Although the function of CfrI is still unknown, the fact it is differentially expressed during the infection cycle suggests that it has a regulatory role. Given that asRNAs normally regulate the gene they are antisense to by complementary base pairing, it would be reasonable to assume it regulates psbA or ORF177 (F-CphI) gene expression. However, the predicted presence of an asRNA at the 3′ end of psbA genes in cyanophages that lack a homologue of F-CphI downstream, suggests that this asRNA specifically regulates expression of psbA. Given that early and late promoter motifs have already been identified upstream of cyanophage psbA (Mann et al., 2005) such additional regulatory capacity may be important for phage infection under particular environmental conditions, for example, high-light intensities. This would be consistent with modelling studies that suggest that phage photosynthesis genes provide an increase in fitness in a manner that is correlated with irradiance (Bragg and Chisholm, 2008; Hellweger, 2009).

The archetypal example of a phage asRNA overlapping the 3′ end of a protein-gene is the 77-nt OOP asRNA of bacteriophage-λ. The OOP asRNA is complementary to the 3′ end of the λ cII-repressor mRNA. Overexpression of OOP asRNA from a plasmid vector results in RNAse III-dependent cleavage of cII mRNA (Krinke and Wulff, 1987). Regulation of the stress-inducible photosynthetic gene isiA by the asRNA IsrR in Synechocystis sp. PCC6803 is also consistent with this model, as accumulation of mRNA and asRNA follows inverse kinetics and is mutually exclusive (Duhring et al., 2006).

In contrast, the function of CfrI is more likely to be protective as it appears to be co-ordinately expressed with psbA. It may act in a similar manner to some asRNAs observed in Prochlorococcus. In Prochlorococcus sp. MED4, the asRNA Yfr15, accumulates during phage infection (Steglich et al., 2008). Yfr15 overlaps the 3′ end of gene PMED4_07441 (PMM0686), the most highly upregulated host mRNA during phage infection. In contrast to this high level of expression, the vast majority of host-encoded mRNAs are rapidly degraded (Lindell et al., 2007), implying that Yfr15 protects the PMED4_07441 mRNA, for example, by rendering RNase E recognition sites inaccessible. In this context, it is noteworthy that we detected accumulation of unspliced psbA precursor transcripts, indicating slow kinetics of intron splicing. This would imply that there would be a delay before exon 2 of psbA would—by physical occlusion by the translating ribosomes—become protected from endonuclease cleavage. This may also explain why a lower stoichiometric ratio of the asRNA relative to the mRNA may be sufficient, a hypothesis that can be tested in future experiments.

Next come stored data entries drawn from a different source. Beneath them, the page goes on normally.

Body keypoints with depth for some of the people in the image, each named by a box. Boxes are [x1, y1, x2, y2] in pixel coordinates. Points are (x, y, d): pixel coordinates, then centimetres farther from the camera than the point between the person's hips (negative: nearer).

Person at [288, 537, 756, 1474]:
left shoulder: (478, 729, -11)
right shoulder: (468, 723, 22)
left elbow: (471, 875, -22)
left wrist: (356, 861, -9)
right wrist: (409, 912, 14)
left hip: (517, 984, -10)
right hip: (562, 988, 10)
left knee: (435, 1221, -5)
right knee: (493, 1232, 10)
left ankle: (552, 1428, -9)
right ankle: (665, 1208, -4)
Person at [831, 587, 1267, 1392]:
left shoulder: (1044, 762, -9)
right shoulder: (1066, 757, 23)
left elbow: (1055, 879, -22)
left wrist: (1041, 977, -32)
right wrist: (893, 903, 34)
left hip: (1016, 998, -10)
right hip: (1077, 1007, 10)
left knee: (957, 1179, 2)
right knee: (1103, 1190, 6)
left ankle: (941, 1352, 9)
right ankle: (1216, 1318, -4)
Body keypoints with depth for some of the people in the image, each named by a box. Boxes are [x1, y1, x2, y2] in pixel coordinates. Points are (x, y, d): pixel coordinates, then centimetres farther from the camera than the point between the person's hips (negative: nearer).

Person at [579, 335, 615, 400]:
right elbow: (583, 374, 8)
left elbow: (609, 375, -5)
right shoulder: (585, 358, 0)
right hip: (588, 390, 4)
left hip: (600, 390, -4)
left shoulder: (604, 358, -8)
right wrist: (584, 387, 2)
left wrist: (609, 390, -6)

It is only recently that the role and importance of asRNAs in cyanobacterial regulation has become apparent (Steglich et al., 2008; Georg et al., 2009). In the cyanobacterium Prochlorococcus, which possesses a highly reduced genome, it is believed that trans-acting ncRNAs and cis-acting asRNAs have an important role in regulation (Steglich et al., 2008). The co-evolution of virus and host, and transfer of genetic material between them, coupled with the relatively limited coding capacity of the phage genome, implies that similar genetically conservative ncRNAs and asRNAs remain to be identified in the genomes of lytic phages.

Conclusions

The occurrence of introns inserted at multiple positions within cyanophage psbA genes appears to be a widespread phenomenon. These intron-containing psbA genes are often located adjacent to a gene encoding a HE, seemingly the result of the co-evolution of two genetic parasites on a single conserved sequence. Within cyanophage S-PM2, these two separate genetic elements are ‘joined’ by an asRNA, CfrI. CfrI is the first example of an asRNA in a lytic bacteriophage. Its co-expression with psbA points to a role in regulation. The discovery of sequences similar to CfrI in other cyanophage scaffolds suggests that asRNAs, and perhaps more generally other ncRNAs, are likely to be important in regulating cyanophage gene expression. However, CfrI also has the potentially unique property of preventing or slowing down the evolution of two genetic parasites, an intron and a HE into a single mobile group I intron.